Now it is given that length of semi major axis is of length 36 million miles, and the eccentricity = 0.206
Therefore, a = 36 million miles and e = 0.206.
$\left( i \right)$ How close the mercury gets to the Sun?
Now from the figure it is clear that the closest distance of the mercury from the Sun is when Mercury is at point F’.
So the closest distance is F’A’.
Now as we all know that from origin the point (A) and (A’) are at equal distance so, OA = OA’ = (2a/2) = a.
And the distance of point F’ from the origin is ae.
Therefore, OF’ = ae.
So from the figure the distance A’F’ = OA’ – OF’
Now substitute the variables we have,
$ \Rightarrow A'F' = a - ae$
Now substitute the values we have,
$ \Rightarrow A'F' = 36\left( {1 - 0.206} \right)$
Now simplify this we have,
$ \Rightarrow A'F' = 36\left( {0.794} \right) = 28.584$ Million miles.
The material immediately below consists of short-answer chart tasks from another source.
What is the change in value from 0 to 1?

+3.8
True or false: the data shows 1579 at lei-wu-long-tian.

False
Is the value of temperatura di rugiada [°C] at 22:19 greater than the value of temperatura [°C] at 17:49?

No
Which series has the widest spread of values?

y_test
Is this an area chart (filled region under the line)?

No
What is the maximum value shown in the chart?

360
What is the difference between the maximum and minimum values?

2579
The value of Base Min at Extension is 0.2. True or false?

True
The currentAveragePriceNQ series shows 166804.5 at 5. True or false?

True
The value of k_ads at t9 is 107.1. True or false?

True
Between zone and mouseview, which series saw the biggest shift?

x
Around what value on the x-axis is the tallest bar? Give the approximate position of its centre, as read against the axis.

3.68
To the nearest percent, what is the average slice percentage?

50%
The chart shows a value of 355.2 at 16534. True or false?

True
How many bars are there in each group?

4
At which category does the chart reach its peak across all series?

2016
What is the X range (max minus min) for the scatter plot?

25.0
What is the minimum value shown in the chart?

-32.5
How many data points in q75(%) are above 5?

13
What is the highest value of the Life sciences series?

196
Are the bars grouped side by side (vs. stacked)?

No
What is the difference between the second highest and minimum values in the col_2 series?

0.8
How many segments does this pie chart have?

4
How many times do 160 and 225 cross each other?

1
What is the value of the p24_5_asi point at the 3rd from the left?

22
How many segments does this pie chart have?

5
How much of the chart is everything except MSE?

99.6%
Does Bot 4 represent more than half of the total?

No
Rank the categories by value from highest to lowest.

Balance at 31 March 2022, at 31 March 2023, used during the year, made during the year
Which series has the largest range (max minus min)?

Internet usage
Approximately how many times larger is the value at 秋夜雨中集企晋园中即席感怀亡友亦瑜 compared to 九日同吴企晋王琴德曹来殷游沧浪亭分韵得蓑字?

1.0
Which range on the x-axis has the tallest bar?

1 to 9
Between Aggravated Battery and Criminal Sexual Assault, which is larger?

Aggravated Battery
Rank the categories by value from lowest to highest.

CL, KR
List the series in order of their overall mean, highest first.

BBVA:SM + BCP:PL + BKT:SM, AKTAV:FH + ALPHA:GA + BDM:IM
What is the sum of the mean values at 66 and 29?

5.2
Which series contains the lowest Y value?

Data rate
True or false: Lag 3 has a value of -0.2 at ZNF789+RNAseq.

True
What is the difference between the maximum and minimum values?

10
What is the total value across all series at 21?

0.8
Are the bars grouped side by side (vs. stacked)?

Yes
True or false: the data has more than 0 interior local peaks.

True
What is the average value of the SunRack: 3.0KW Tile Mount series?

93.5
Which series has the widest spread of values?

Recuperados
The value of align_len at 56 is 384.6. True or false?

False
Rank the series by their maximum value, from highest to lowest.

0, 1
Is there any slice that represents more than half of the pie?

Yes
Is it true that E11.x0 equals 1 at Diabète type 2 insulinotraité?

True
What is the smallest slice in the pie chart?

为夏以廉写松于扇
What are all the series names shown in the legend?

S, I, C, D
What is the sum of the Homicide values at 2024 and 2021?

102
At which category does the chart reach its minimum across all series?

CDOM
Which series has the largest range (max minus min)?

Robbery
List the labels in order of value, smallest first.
$\left( {ii} \right)$ The greatest possible distance between Mercury and Sun.
So from the figure it is clear that the greatest possible distance between Mercury and Sun is = F’A
Therefore from the figure, F’A = OA + OF’
Now substitute the variables we have,
$ \Rightarrow F'A = a + ae$
Now substitute the values we have,
\[ \Rightarrow F'A = 36\left( {1 + 0.206} \right)\]
Now simplify this we have,
$ \Rightarrow F'A = 36\left( {1.206} \right) = 43.416$ Million miles.
So this is the required answer.

Note: Whenever we face such types of questions the key concept we have to remember is that if one object is on one of the focus (say F’) of the ellipse and the other object is on the circumference of the ellipse then the greatest and smallest distance between these objects is the distance between the focus and the end points of the semi major axis.